The Intensified Scrutiny

Sources within the ITD indicate that data analytics has revealed a substantial number of taxpayers who have either failed to file the dedicated ‘Schedule VDA’ in their Income Tax Returns (ITRs) or have declared their crypto income at lower tax rates, sometimes erroneously claiming cost indexation benefits. To address this, the department is actively cross-referencing ITR filings with Tax Deducted at Source (TDS) data provided by Virtual Asset Service Providers (VASPs), or crypto exchanges. Discrepancies found are triggering these notices.

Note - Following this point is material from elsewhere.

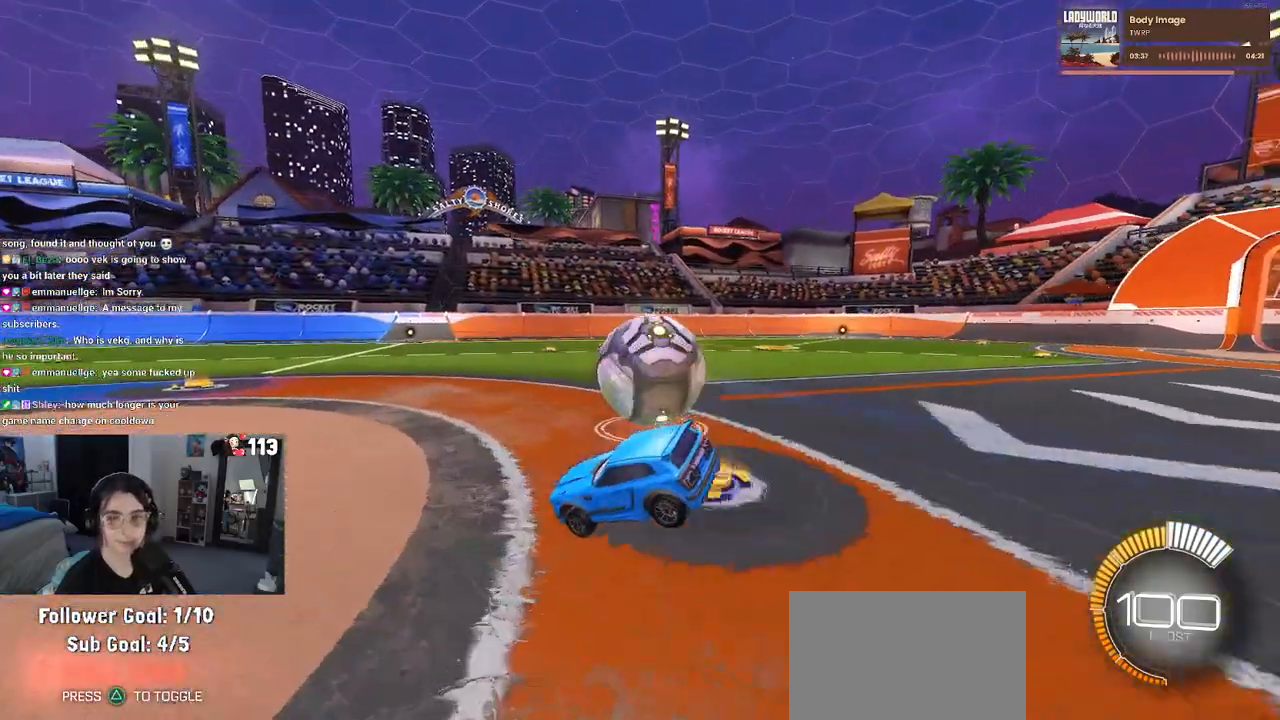
{"buttons": ["CROSS", "SQUARE", "R2"], "left_stick": "right", "right_stick": "center", "events": [[100, "left_stick", "right"], [350, "CROSS", "down"], [417, "CROSS", "up"], [500, "CROSS", "down"]]}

This marks the third “NUDGE” campaign by the CBDT in the last six months, with previous campaigns focusing on foreign asset declarations and bogus deduction claims. The current drive underscores the government’s increasing focus on ensuring that gains from the burgeoning crypto market are brought under the tax net.

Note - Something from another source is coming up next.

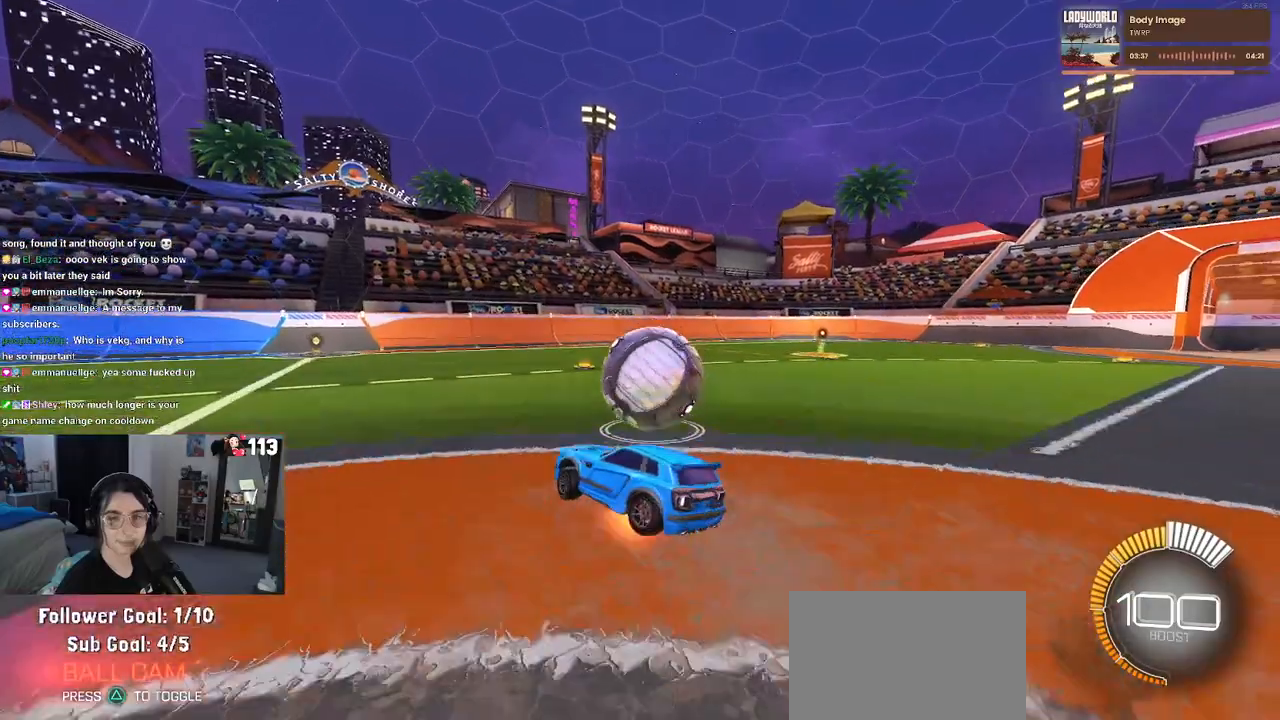
{"buttons": [], "left_stick": "right", "right_stick": "center", "events": [[100, "SQUARE", "up"], [150, "CROSS", "up"], [283, "R2", "up"]]}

Understanding Crypto Taxation in India

The taxation framework for VDAs in India was introduced through the Finance Act, 2022, and remains unchanged in Budget 2025. Key provisions include:

  • Flat 30% Tax on Gains: Any income arising from the transfer of VDAs (selling, trading, or even spending crypto for goods/services) is subject to a flat 30% tax, plus applicable surcharge and cess. This rate applies irrespective of the holding period (no distinction between short-term or long-term gains) and the nature of income (investment or business).
  • No Deductions (Except Cost of Acquisition): Taxpayers are generally not allowed to deduct any expenses, such as exchange fees, transaction costs, or mining-related expenses, except for the actual cost of acquiring the digital asset.
  • No Loss Set-Off or Carry Forward: Losses incurred from VDA transactions cannot be set off against any other income, nor can they be carried forward to subsequent years.
  • 1% TDS on Transactions: A 1% Tax Deducted at Source (TDS) under Section 194S is applicable on payments made for the transfer of VDAs if the transaction exceeds ₹50,000 in a financial year (or ₹10,000 in certain cases for specified individuals/HUFs). This TDS is often automatically deducted by Indian exchanges. For transactions on foreign exchanges or peer-to-peer (P2P) transfers, the buyer is responsible for deducting and remitting the TDS.
  • Gifted Crypto: The value of gifted cryptocurrency is taxable in the hands of the recipient under “Income from Other Sources,” with exceptions for gifts from close relatives or those valued under ₹50,000.
  • Undisclosed Income: Budget 2025 has further tightened norms, stating that VDAs can now be considered part of undisclosed income in search and seizure cases, attracting higher tax rates (potentially up to 60% without deductions).

What This Means for Crypto Investors

The recent notices serve as a clear reminder for all individuals and entities involved in cryptocurrency trading to review their tax filings diligently. The ITD’s enhanced data analytics capabilities mean that undeclared or under-declared crypto income is increasingly identifiable.

Taxpayers who have received notices are advised to:

  1. Review ITRs: Carefully re-check their Income Tax Returns for Financial Year 2022-23 and 2023-24 (Assessment Years 2023-24 and 2024-25) to ensure all crypto gains are accurately reported in Schedule VDA.
  2. File Updated Returns: If any discrepancies are found or income was not declared, consider filing an updated ITR (ITR-U) to rectify the omissions and pay the due taxes along with applicable interest and penalties.
  3. Maintain Records: It is crucial for crypto investors to maintain meticulous records of all their transactions, including purchase and sale dates, acquisition costs, and sale prices, to substantiate their tax filings if required.
  4. Consult a Tax Professional: Given the complexities of crypto taxation, especially concerning international transactions or specific scenarios like airdrops, mining, or staking rewards, consulting a qualified tax advisor is highly recommended to ensure full compliance and avoid future penalties.

The government’s consistent efforts to bring VDAs under a comprehensive tax regime signal a maturing regulatory landscape for cryptocurrencies in India. Voluntary compliance is encouraged, but strict measures are in place for those who fail to adhere to the tax laws. The “NUDGE” is a clear signal: it’s time for crypto traders to get their tax affairs in order.